Allegations against ChatGPT and Meta's LLaMA suggest that these AI models refined their capabilities by utilizing "shadow library" websites such as Bibliotik, Library Genesis, and Z-Library, which are deemed illegal due to hosting material protected by authors' intellectual property rights. The complaints assert that when prompted to create a dataset, ChatGPT reportedly generated a list of titles sourced from these illicit online libraries. This echoes similar claims made by Massachusetts-based writers Paul Tremblay and Mona Awad earlier this year, contending that ChatGPT extracted data from thousands of books without permission, thereby infringing upon authors' copyrights. The legal challenges raise questions about the ethical sourcing of training data for AI models, prompting scrutiny and demands for clarification from entities involved, including OpenAI, Google, and Microsoft.
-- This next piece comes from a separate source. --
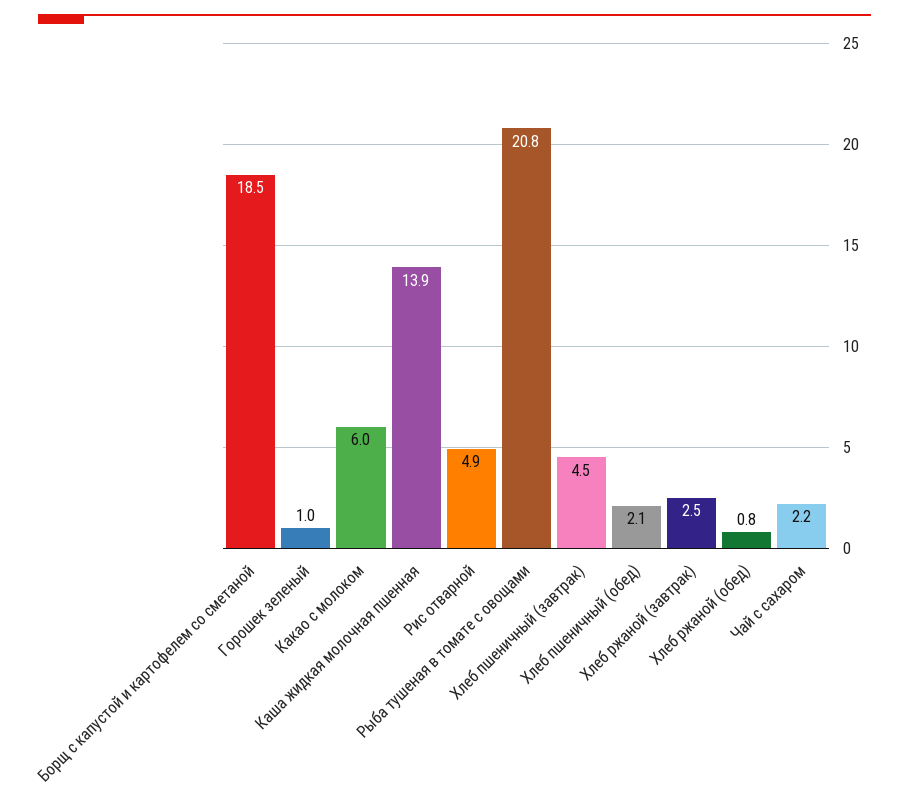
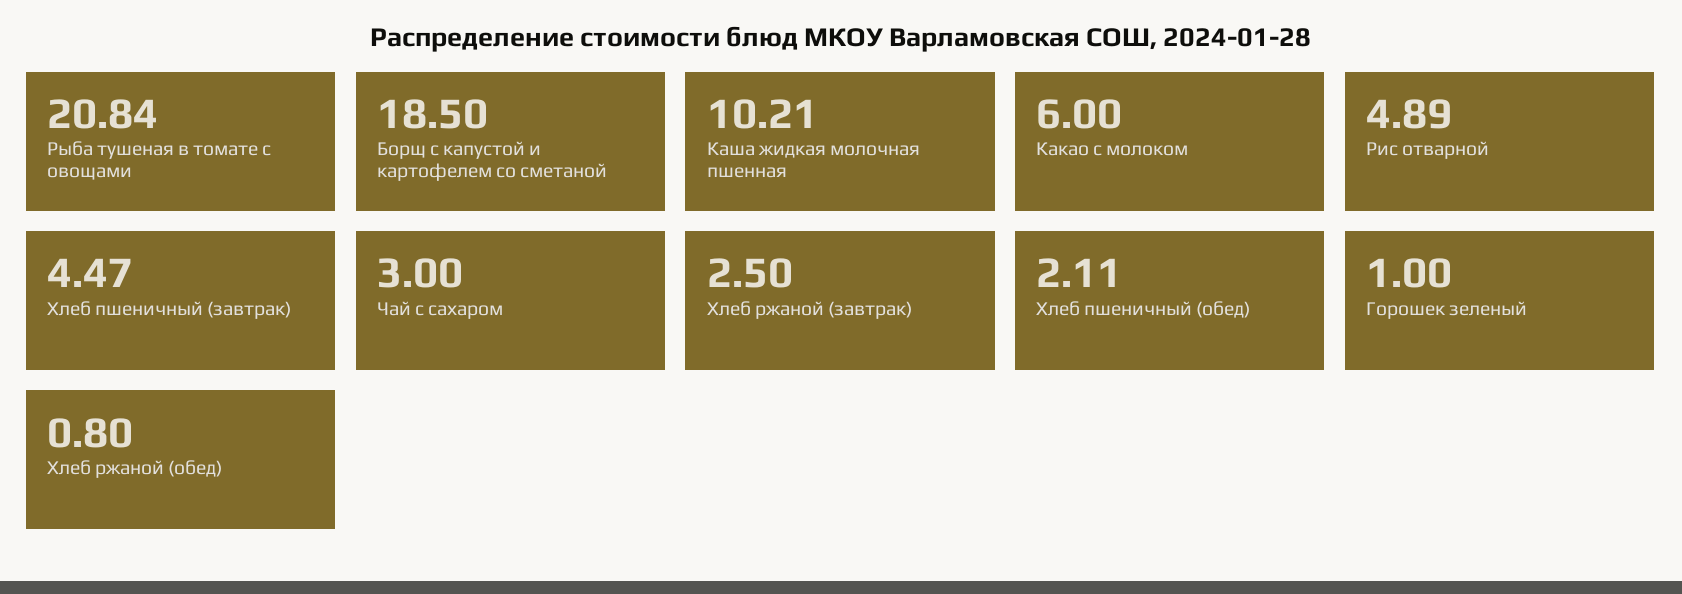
Каша жидкая молочная пшенная: 13.9 -> 10.21
Чай с сахаром: 2.2 -> 3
In conclusion, the allegations surrounding ChatGPT and Meta's LLaMA, accused of refining their capabilities using data from "shadow library" websites, underscore the ongoing legal and ethical challenges in the realm of AI and intellectual property rights. The claims of sourcing information from illegal platforms raise questions about the responsibility of AI developers and the need for transparent and ethical practices in the creation and training of such models.

The legal battles, exemplified by lawsuits filed by authors against OpenAI and Meta, reflect a broader debate on the intersection of AI technology, intellectual property, and ethical considerations. As the accusations unfold, the spotlight on AI models sourcing data from questionable sources prompts a call for accountability from major players in the AI industry, including OpenAI, Google, and Microsoft. This underscores the imperative for a comprehensive and ethical framework governing the development and utilization of AI, balancing technological advancement with the protection of intellectual property and adherence to legal standards.